Jim Harrison a dit (1) :
"Il y a quelques années, alors qu'à près de soixante ans je ressentais de manière poignante la menace de la mort, je me suis dit : "Le moment est venu d'écrire mes mémoires." Ce que j'ai fait. Mais la vie en a décidé autrement et, plus de quinze ans après, je ne suis toujours pas mort, une agréable surprise pour un poète qui était persuadé de mourir jeune, écroulé sur le plancher de sa maison, ou près d'une des innombrables fontaines de Rome, ou encore affamé dans une chambre de bonne parisienne perversement située au-dessus d'un bistro, comme pour lui faire humer les odeurs délicieuses de plats qu'il ne pouvait s'offrir.

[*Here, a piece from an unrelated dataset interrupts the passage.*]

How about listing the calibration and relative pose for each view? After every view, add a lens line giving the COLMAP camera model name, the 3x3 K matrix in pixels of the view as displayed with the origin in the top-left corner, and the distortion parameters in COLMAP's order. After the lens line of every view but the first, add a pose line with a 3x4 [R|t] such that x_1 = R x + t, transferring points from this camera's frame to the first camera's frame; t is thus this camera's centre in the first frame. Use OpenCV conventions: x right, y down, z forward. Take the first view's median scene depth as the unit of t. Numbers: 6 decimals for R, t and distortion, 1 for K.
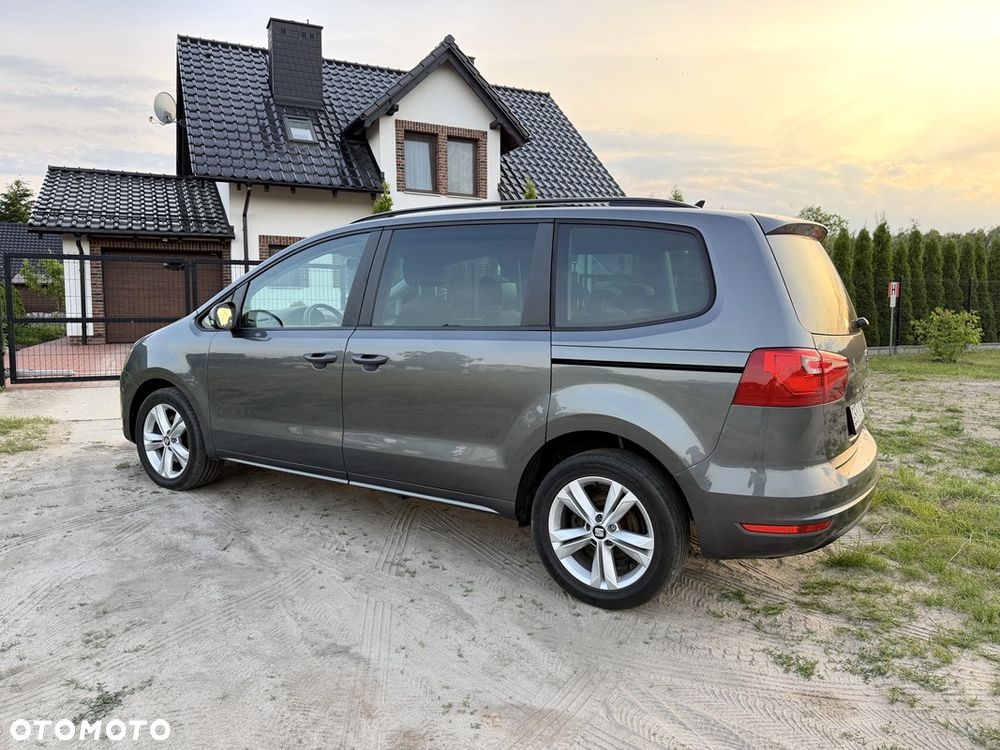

Je ne regrette nullement d'avoir d'avoir cédé à ces illusions qui semblent faire partie intégrante de l'existence. En fait, j'ai passé un bon mois à essayer de décider si je devais intituler ce texte "Le Vieux Saltimbanque" ou "Le Vieux Bâtard". Les deux titres conviennent, que l'on frime ou que l'on fasse son numéro de chien savant pour du fric. Les bâtards ressemblent de manière frappante aux écrivains.
Pour être honnête, ce qu'en général je ne suis pas, quand je me suis mis au travail, ma famille a insisté pour être tenue à l'écart de mon projet. (...) J'ai décidé de poursuivre mes mémoires sous la forme d'une novella. A cette date tardive, je voulais échaper à l'illusion de réalité propre à l'autobiographie.
[A propos de Faulkner] Quand on lui demanda de quoi un écrivain avait besoin, il répondit : "De papier et d'un crayon." Autrement dit, trouve toi-même, il n'y a pas de raccourcis. Il faut y consacrer ta vie entière."
Jim Harrison, Le Vieux Saltimbanque, éditions Flammarion, 2016.